> **EXERCISE**
Repeat the entries that follow verbatim, without any of their pictures.

Collected data

··········

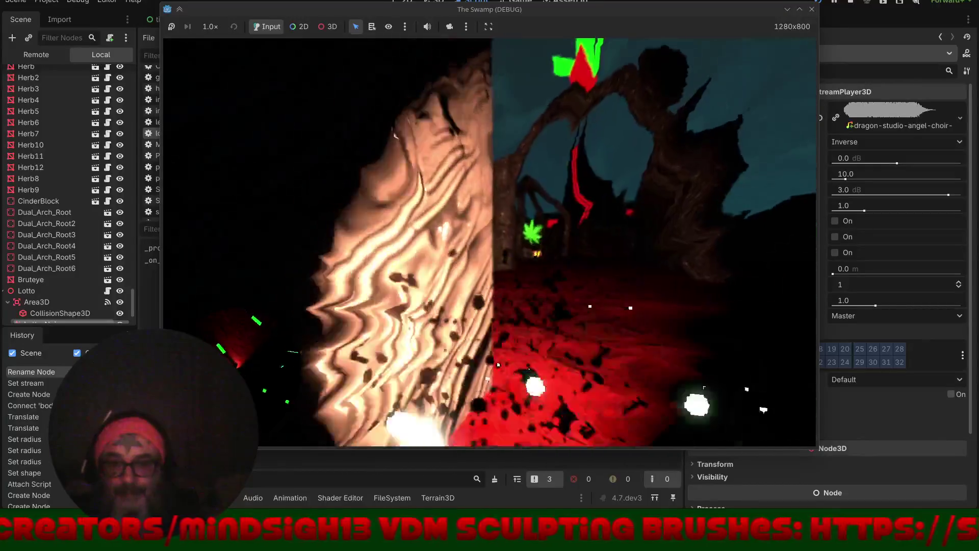
{"action": "key", "text": "w"}
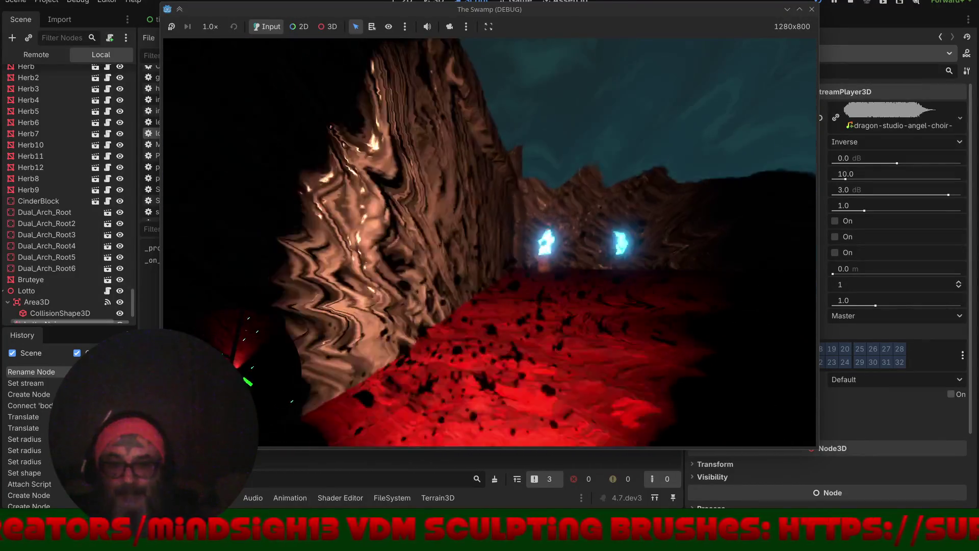
{"action": "key", "text": "w"}
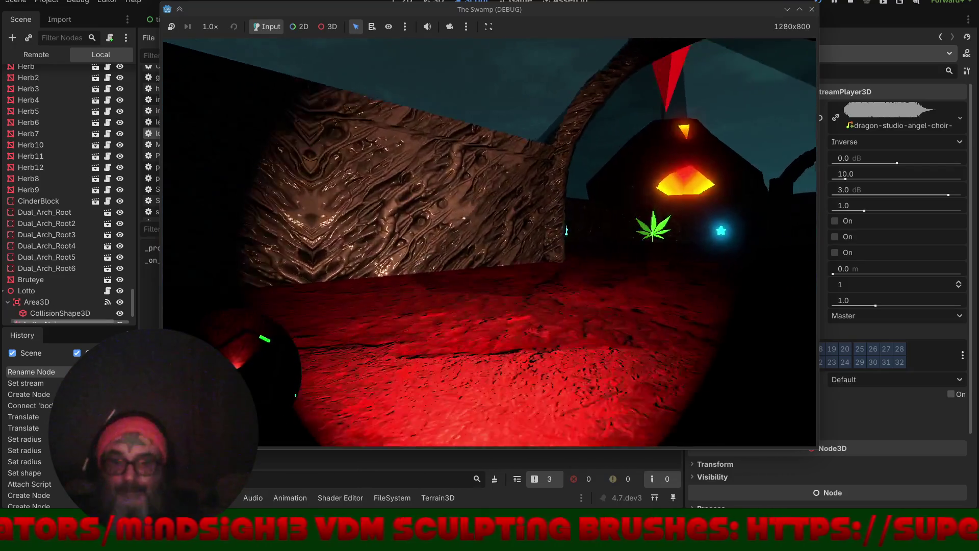
{"action": "key", "text": "w"}
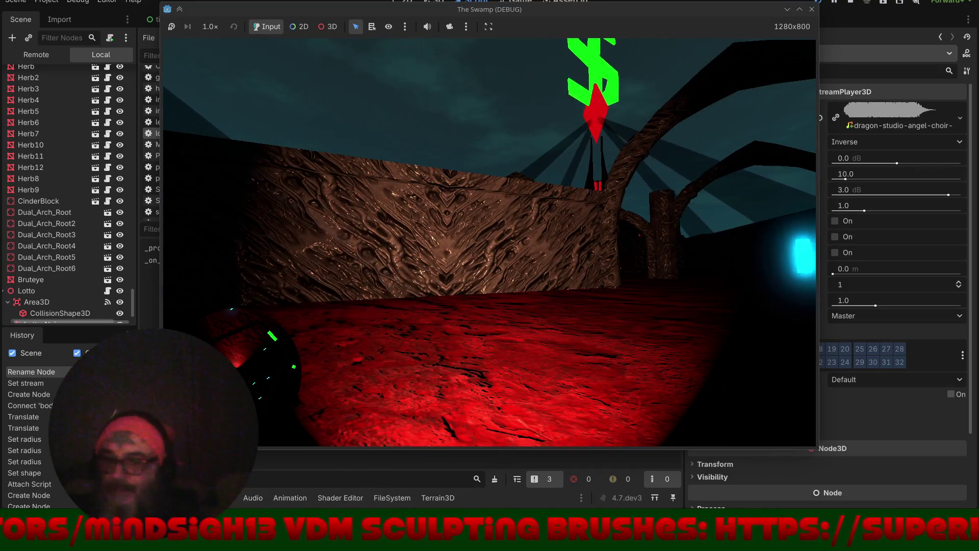
{"action": "key", "text": "w"}
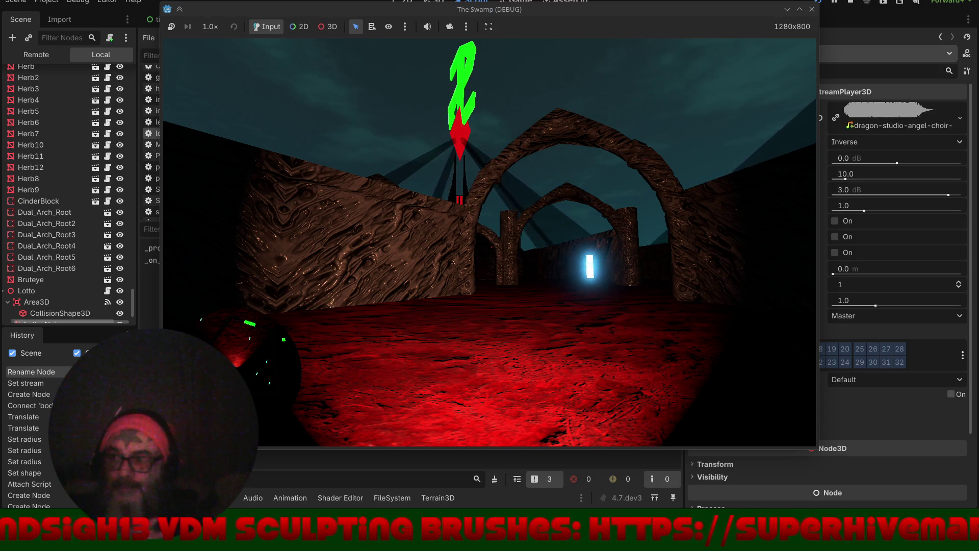
{"action": "key", "text": "w"}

··········

> **EXERCISE RESPONSE**
{"action": "key", "text": "w"}
{"action": "key", "text": "w"}
{"action": "key", "text": "w"}
{"action": "key", "text": "w"}
{"action": "key", "text": "w"}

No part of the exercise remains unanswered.